(Aim of the task):
Nothing is needed except the lines below that run from the one with "Strongly Oppose" through the one with "Regional Transportation Forum", repeated exactly.

(Supplied material):
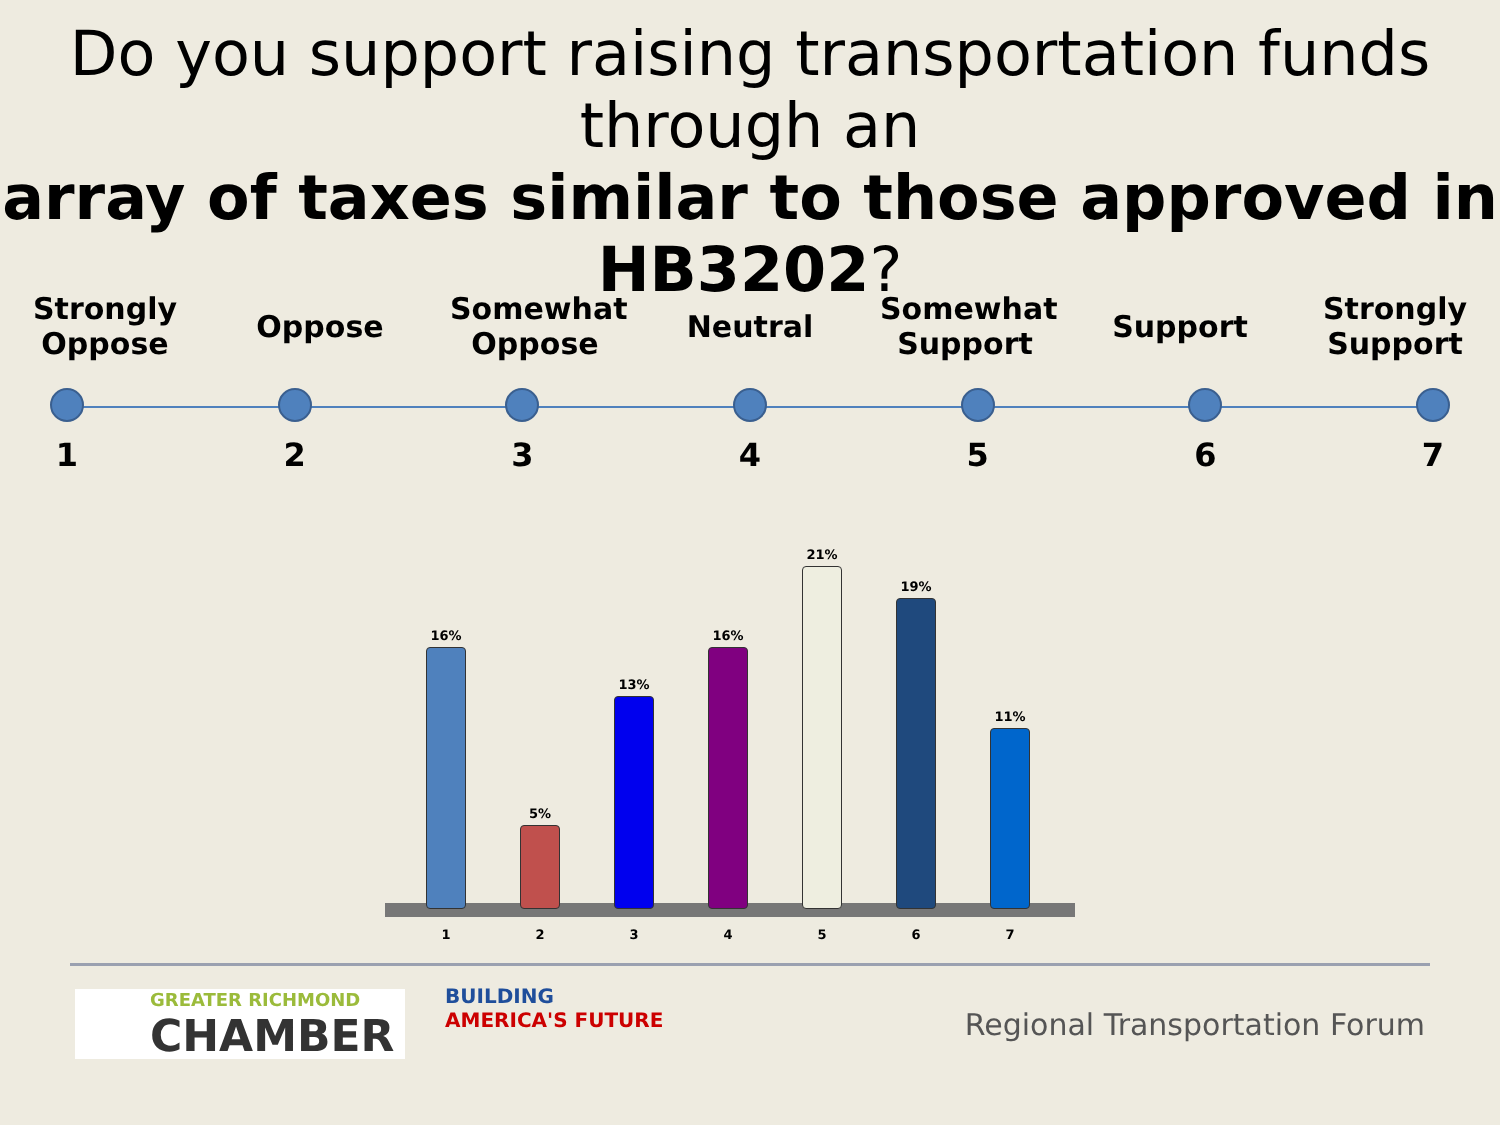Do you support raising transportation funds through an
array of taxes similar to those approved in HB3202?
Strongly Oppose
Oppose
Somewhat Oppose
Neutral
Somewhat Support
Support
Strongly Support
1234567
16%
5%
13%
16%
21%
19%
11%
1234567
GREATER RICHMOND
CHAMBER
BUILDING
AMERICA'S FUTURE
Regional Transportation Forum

--

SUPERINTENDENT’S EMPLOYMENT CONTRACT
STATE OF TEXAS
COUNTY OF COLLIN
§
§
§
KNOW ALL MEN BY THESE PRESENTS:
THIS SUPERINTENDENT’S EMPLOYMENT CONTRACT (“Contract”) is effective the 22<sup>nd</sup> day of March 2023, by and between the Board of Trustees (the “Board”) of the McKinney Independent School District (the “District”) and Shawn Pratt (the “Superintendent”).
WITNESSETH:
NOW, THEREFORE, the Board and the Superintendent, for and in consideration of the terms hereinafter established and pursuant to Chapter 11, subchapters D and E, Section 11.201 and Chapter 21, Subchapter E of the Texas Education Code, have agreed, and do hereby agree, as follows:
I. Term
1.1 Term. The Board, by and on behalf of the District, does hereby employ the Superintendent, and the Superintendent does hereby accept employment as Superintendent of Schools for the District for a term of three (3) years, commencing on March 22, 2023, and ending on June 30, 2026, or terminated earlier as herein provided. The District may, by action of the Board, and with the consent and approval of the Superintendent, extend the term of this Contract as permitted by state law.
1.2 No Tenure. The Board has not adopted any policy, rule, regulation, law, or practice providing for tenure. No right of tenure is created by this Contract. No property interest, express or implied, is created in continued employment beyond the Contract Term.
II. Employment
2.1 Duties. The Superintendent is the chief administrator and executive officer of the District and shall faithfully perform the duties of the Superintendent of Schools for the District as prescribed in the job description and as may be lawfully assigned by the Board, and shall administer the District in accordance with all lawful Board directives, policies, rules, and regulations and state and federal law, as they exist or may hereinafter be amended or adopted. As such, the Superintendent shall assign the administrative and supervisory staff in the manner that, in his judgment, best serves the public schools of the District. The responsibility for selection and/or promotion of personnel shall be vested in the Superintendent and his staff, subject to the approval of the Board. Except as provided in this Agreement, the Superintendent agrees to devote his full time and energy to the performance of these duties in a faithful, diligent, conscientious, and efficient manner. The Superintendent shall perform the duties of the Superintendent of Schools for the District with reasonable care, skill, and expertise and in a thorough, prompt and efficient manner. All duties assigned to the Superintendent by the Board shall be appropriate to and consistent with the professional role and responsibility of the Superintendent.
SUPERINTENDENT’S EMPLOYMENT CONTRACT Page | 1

(Result of the exercise):
Strongly Oppose
Oppose
Somewhat Oppose
Neutral
Somewhat Support
Support
Strongly Support
1234567
16%
5%
13%
16%
21%
19%
11%
1234567
GREATER RICHMOND
CHAMBER
BUILDING
AMERICA'S FUTURE
Regional Transportation Forum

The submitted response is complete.